Larose, Pierrot and Luce (Larose, Pierrot et la Luce) is a comedy-drama film, directed by Claude Gagnon and released in 1982. The film stars Richard Niquette as Jacques Larose, a man who has returned to his hometown in Quebec following several years working abroad in diplomatic service. Inheriting his grandmother's run-down old house following her death, he decides to enlist his childhood friend Pierrot Joyal (Luc Matte) to help him renovate it and reconnect following their years of having grown apart, only for Pierrot to unexpectedly bring along his girlfriend Luce (Louise Portal), whose free-spirited ways challenge Jacques's desire for order and predictability.

==Production and distribution==
Despite being made in Quebec, the film was a Canadian-Japanese co-production, following Gagnon's success in 1979 with his Japanese-made film Keiko.

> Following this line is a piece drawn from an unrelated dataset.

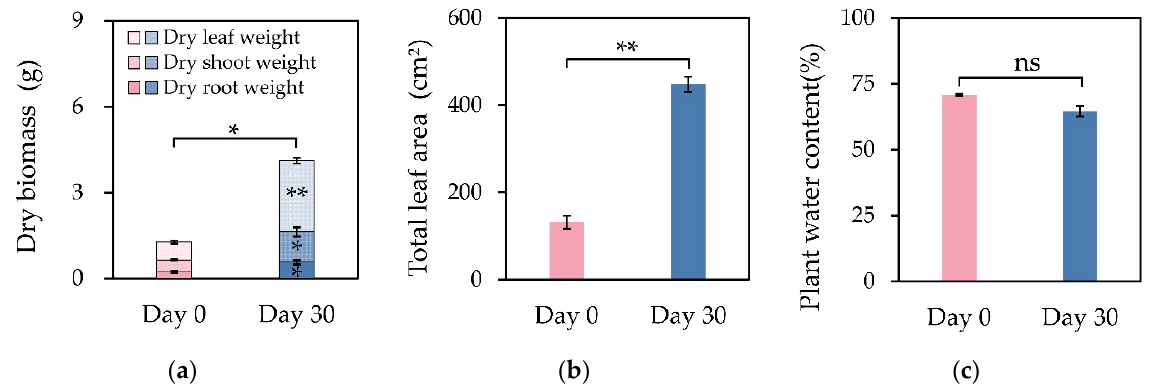
Figure 3. The plant growth characteristics of M.9 clones on Day 0 and Day 30. ( a ) Root, shoot, leaf, and total dry mass; ( b ) total leaf area; ( c ) plant water content. Total leaf area was measured before drying. Columns are the means of data ( n = 3) ± standard error (SE) bars. The ‘*’ and ‘**’ presented in a column in ( a ) represent the significance levels of the growth of different tissues measured on Day 0 and Day 30. The ‘ns’ indicated significance levels with p ≥ 0.05.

It was shot in summer 1981, in and around Saint-Hyacinthe, Quebec.

The film premiered in Japan in September 1982, and in Quebec in October 1982.

==Legacy==
The characters of Pierrot and Jacques recurred, portrayed by different actors, in Gagnon's 2020 film Old Buddies (Les Vieux chums), although Gagnon stated that the new film was intended as a standalone work rather than a sequel to or a remake of Larose, Pierrot and Luce. It was based on his own experiences spending time with Matte in the year prior to Matte's death in 2008.